Когда этим вечером мой дед явился домой, бабка изо всех сил старалась вести себя как современная женщина, чтобы угодить ему, и ее ни капельки не смутил его вид.
– Вижу, ты опять пролил меркурохром, медведь неуклюжий, – ласково проговорила она.
– Это кровь, – отозвался дед, и бабка упала в обморок.
Когда дед привел ее в чувство с помощью нюхательной соли, она спросила:
– Ты ранен?
– Нет, – ответил он.
– Но где же ты был, ради бога?
– Только не на земле, – сказал он и весь затрясся в ее объятиях.
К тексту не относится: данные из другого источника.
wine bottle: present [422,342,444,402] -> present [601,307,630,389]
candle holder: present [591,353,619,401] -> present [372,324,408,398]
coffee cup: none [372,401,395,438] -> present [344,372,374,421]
Должен признаться, и моя рука задрожала не только из‐за описываемых событий, но и потому, что я заметил тончайшую, с волосок, трещинку у себя на запястье, прямо под кожей… Неважно. Все мы обязаны смерти жизнью. Так позвольте же мне закончить мой рассказ неподтвержденным слухом о том, будто бы лодочник Таи, который избавился от злокачественной золотухи вскоре после того, как мой дед покинул Кашмир, дожил до 1947 года, а тогда (гласит история) старика ужасно разозлила распря между Индией и Пакистаном из‐за его родной долины, и он направился в Чхамб специально, чтобы встать между враждующими сторонами и поучить их уму-разуму[41]. Кашмир для кашмирцев – вот какую линию он проводил. Естественно, его застрелили. Оскар Любин, возможно, одобрил бы этот риторический жест; Р. Е. Дайер похвалил бы его убийц за меткую стрельбу.